From the records below, please repeat exactly the line that has "cancer tissue shows", the line that has "is no significant", and every line between them, and nothing else.
====== Records supplied ======
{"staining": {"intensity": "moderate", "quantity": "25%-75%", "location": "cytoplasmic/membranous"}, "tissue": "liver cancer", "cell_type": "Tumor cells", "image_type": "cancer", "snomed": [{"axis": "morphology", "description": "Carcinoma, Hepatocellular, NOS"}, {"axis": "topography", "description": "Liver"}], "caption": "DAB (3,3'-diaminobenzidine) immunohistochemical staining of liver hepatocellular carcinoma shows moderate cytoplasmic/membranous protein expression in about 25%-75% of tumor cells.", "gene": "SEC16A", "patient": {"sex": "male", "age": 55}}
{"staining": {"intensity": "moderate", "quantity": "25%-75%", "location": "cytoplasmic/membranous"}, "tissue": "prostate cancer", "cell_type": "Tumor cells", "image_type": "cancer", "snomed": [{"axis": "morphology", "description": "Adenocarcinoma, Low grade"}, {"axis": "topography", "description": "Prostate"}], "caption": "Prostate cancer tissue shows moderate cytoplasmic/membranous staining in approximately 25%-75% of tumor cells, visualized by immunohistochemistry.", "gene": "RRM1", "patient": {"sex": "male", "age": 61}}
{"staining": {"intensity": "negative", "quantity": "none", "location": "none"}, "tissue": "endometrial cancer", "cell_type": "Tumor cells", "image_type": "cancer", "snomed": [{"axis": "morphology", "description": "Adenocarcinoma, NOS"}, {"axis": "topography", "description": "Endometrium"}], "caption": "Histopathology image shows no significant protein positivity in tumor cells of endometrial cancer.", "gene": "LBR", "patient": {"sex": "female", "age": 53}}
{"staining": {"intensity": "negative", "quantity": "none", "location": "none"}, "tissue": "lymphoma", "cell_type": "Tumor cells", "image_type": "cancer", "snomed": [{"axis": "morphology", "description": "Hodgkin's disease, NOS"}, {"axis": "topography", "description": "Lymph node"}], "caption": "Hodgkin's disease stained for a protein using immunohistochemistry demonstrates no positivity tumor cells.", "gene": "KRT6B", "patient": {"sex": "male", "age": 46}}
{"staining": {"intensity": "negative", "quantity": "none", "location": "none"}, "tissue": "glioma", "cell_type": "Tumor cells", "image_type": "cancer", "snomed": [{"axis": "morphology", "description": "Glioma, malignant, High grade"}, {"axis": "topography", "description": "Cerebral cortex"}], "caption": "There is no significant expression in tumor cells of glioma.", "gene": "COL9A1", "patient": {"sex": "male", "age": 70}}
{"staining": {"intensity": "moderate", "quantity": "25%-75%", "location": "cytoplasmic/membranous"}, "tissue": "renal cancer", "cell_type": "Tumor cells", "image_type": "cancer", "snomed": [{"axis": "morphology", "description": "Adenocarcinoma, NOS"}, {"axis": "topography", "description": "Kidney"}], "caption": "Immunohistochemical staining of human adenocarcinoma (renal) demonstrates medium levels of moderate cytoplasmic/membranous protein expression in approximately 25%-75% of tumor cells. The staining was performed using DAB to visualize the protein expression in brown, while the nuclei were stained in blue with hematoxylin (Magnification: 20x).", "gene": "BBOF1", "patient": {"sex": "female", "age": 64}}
======
■ Result below
{"staining": {"intensity": "moderate", "quantity": "25%-75%", "location": "cytoplasmic/membranous"}, "tissue": "prostate cancer", "cell_type": "Tumor cells", "image_type": "cancer", "snomed": [{"axis": "morphology", "description": "Adenocarcinoma, Low grade"}, {"axis": "topography", "description": "Prostate"}], "caption": "Prostate cancer tissue shows moderate cytoplasmic/membranous staining in approximately 25%-75% of tumor cells, visualized by immunohistochemistry.", "gene": "RRM1", "patient": {"sex": "male", "age": 61}}
{"staining": {"intensity": "negative", "quantity": "none", "location": "none"}, "tissue": "endometrial cancer", "cell_type": "Tumor cells", "image_type": "cancer", "snomed": [{"axis": "morphology", "description": "Adenocarcinoma, NOS"}, {"axis": "topography", "description": "Endometrium"}], "caption": "Histopathology image shows no significant protein positivity in tumor cells of endometrial cancer.", "gene": "LBR", "patient": {"sex": "female", "age": 53}}
{"staining": {"intensity": "negative", "quantity": "none", "location": "none"}, "tissue": "lymphoma", "cell_type": "Tumor cells", "image_type": "cancer", "snomed": [{"axis": "morphology", "description": "Hodgkin's disease, NOS"}, {"axis": "topography", "description": "Lymph node"}], "caption": "Hodgkin's disease stained for a protein using immunohistochemistry demonstrates no positivity tumor cells.", "gene": "KRT6B", "patient": {"sex": "male", "age": 46}}
{"staining": {"intensity": "negative", "quantity": "none", "location": "none"}, "tissue": "glioma", "cell_type": "Tumor cells", "image_type": "cancer", "snomed": [{"axis": "morphology", "description": "Glioma, malignant, High grade"}, {"axis": "topography", "description": "Cerebral cortex"}], "caption": "There is no significant expression in tumor cells of glioma.", "gene": "COL9A1", "patient": {"sex": "male", "age": 70}}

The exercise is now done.